◆ **Problem requirements**: Lines holding the string "APERTURE" are the ones to copy from this listing.

◆ **Data**:
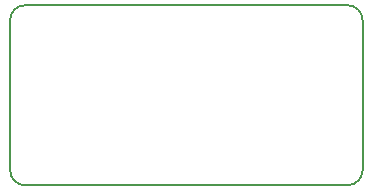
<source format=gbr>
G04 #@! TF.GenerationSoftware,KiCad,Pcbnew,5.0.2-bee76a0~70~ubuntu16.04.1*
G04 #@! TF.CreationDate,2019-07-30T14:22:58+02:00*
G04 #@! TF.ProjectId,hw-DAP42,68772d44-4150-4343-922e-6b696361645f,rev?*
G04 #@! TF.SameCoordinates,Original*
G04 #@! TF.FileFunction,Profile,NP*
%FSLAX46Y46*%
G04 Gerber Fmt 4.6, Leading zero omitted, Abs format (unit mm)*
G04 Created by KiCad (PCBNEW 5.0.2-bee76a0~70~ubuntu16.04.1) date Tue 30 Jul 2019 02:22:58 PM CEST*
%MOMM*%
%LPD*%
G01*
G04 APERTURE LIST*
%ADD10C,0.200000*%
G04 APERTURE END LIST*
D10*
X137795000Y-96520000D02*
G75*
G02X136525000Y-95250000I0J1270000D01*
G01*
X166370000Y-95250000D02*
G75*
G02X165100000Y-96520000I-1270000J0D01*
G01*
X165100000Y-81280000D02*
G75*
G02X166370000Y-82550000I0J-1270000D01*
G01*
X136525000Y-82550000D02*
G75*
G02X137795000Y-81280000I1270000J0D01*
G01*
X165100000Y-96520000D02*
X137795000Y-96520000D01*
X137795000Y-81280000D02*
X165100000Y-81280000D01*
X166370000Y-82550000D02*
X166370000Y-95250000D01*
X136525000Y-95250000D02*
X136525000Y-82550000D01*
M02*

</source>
==
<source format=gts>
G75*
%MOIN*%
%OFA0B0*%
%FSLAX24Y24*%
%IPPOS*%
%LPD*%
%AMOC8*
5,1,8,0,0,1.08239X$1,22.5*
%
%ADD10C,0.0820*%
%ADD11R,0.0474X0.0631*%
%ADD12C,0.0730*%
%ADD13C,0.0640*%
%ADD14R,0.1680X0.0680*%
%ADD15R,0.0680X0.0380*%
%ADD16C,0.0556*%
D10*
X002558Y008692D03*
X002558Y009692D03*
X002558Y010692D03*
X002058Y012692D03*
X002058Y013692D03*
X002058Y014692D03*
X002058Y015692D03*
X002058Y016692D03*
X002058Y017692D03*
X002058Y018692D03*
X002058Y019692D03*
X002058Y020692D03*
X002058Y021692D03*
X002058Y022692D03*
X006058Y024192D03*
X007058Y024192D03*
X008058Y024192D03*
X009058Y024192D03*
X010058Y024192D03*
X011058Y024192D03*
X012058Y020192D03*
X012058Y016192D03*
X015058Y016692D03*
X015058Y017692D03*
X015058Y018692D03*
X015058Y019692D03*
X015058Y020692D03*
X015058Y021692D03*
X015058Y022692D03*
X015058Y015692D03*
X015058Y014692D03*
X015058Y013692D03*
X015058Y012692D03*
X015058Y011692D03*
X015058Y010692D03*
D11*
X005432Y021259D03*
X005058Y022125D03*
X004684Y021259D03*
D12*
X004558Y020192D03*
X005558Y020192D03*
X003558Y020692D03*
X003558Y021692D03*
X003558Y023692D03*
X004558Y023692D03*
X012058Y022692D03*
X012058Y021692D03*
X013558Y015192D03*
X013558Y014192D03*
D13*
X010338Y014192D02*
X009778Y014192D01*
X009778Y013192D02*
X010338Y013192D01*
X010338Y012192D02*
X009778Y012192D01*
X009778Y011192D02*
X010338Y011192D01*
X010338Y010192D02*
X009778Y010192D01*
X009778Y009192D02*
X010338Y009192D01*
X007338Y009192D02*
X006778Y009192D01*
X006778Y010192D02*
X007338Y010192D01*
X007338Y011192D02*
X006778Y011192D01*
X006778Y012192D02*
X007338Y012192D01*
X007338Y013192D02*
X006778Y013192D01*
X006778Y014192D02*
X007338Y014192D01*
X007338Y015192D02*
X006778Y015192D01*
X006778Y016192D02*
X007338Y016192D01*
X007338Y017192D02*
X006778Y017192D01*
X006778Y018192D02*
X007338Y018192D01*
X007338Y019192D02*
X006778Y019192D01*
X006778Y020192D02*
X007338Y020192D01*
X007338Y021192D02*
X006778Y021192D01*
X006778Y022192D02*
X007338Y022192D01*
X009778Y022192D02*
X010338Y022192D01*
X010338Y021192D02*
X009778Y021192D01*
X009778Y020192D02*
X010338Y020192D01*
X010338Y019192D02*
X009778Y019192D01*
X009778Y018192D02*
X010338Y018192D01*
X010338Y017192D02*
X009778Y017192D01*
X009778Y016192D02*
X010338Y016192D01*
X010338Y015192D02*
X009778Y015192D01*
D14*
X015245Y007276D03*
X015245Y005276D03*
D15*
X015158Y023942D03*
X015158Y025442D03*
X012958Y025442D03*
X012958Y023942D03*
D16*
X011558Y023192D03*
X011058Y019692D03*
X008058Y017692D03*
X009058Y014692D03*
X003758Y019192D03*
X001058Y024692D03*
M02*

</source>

◆ **Exercise result**:
G04 APERTURE LIST*
G04 APERTURE END LIST*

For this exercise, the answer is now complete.